Molmo 2 is a suite of state-of-the-art vision-language models designed for advanced video and image analysis. It extends Molmo's strengths in grounded vision to video and multi-image understanding, providing capabilities for video pointing, tracking, and dense captioning. The models can analyze single images, multi-image inputs, and video clips of varying length, moving beyond simple descriptive answers to pinpointing events in space and time.
Molmo 2 offers three variants serving different needs: Molmo 2 (8B) is Qwen 3-based and provides the best overall performance for video grounding and QA; Molmo 2 (4B) is also Qwen 3-based and optimized for efficiency; Molmo 2-O (7B) is built on Olmo and offers a fully open end-to-end model flow including the underlying LLM. These models support video tracking, image and multi-image reasoning, video grounding (pointing + counting), long-video QA, and human preference evaluations.
The architecture consists of a vision encoder that processes images or video frames into visual tokens and a language model backbone (Qwen 3 or Olmo) that consumes those tokens alongside text. A lightweight connector interleaves visual tokens with timestamps, image indices, and text so the model can reason jointly over space, time, and language. The models are trained in two stages focusing on pretraining for alignment and grounding through joint image captioning and image pointing, followed by supervised fine-tuning on a multimodal mixture.
Molmo 2 enables counting-by-pointing, multi-object tracking with persistent IDs that follow objects across occlusions and re-entries, dense video captioning with highly descriptive narratives, anomaly detection that flags rare events, artifact detection that points to flaws in generative video, and subtitle-aware QA that combines visual evidence with in-video subtitles.

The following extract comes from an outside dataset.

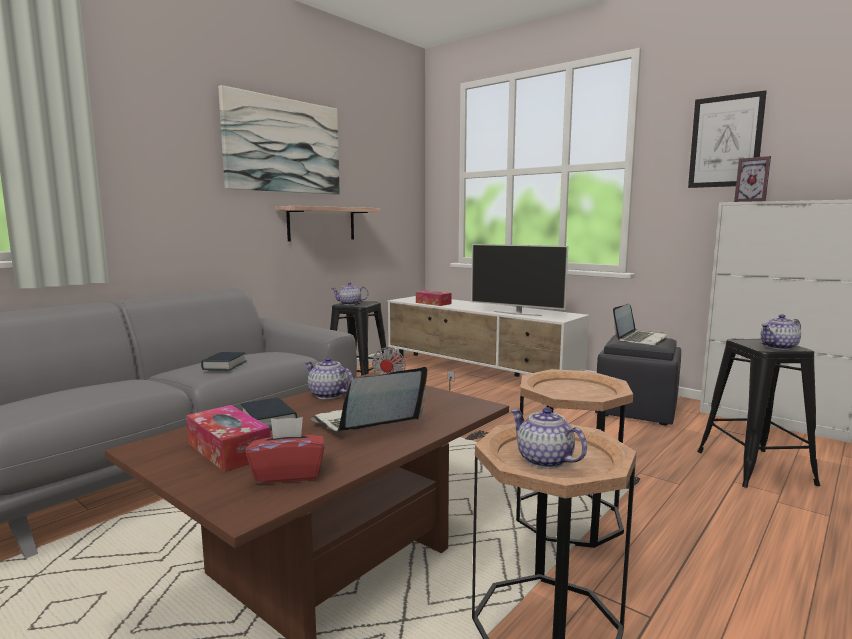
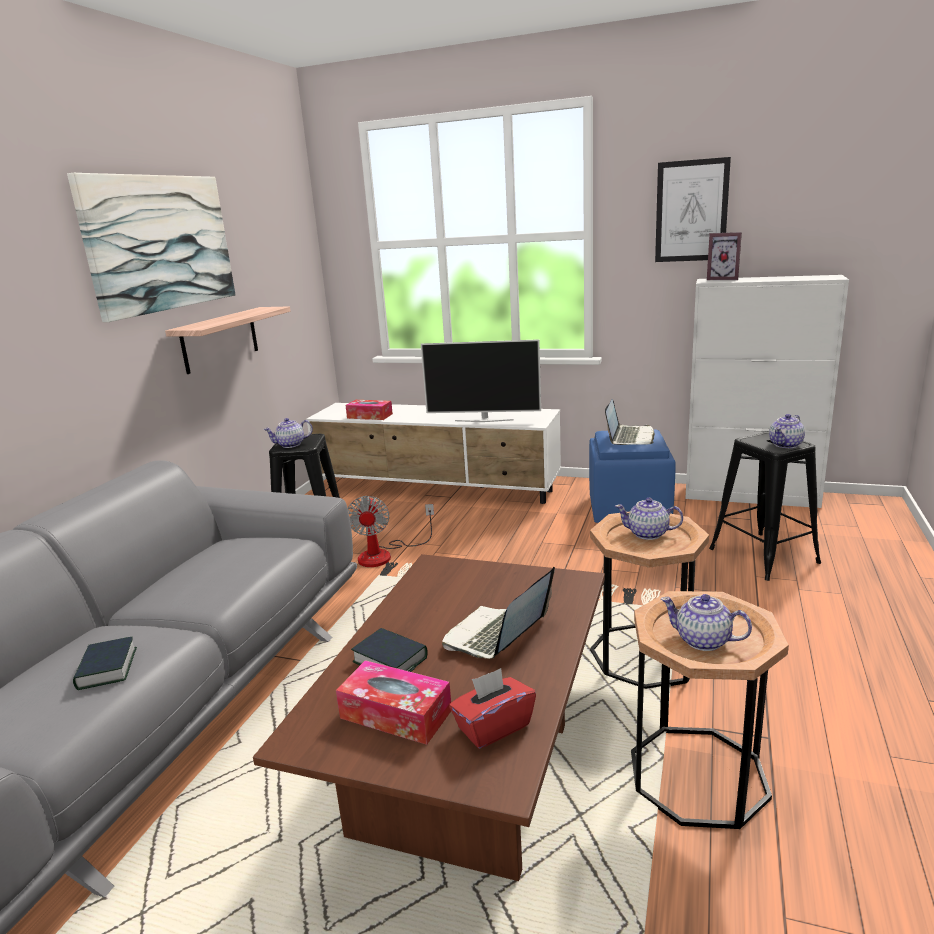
camera: 20 degrees left, 10 degrees up
(224, 366) = (222, 582): book -> book (107, 669)
(328, 395) = (412, 603): teapot -> teapot (648, 534)
(635, 410) = (628, 509): black ottoman -> blue ottoman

At inference time, Molmo 2 scales gracefully by processing more frames directly for maximum fidelity or adopting a SlowFast-style strategy.
The product is designed for research and educational use and supports applications including robotics and assistive technology, traffic monitoring and safety, scientific measurement, and various video analysis tasks. It enables users to ask questions like "How many times does the robot grasp the red block?" and receive points and timestamps for each grasp event, or "When did the cup fall?" and get the timestamp and location of the fall.
Molmo 2 targets researchers, practitioners, and educators working with multimodal intelligence applications. It's available through the Ai2 Playground for video and multi-image workflows, with models downloadable from Hugging Face and training code released under an open-source license. The system is designed to be easily useful for a wide audience from practitioners to researchers.
admin
Molmo 2 is designed for researchers, practitioners, and educators working with multimodal intelligence applications. It targets users in robotics and assistive technology, traffic monitoring and safety, scientific measurement, and various video analysis domains. The product is particularly useful for researchers who want full control over every part of the stack—vision encoder, connector, and language model. It's intended for research and educational use in accordance with Ai2's Responsible Use Guidelines and is designed to be easily useful for a wide audience from practitioners to researchers.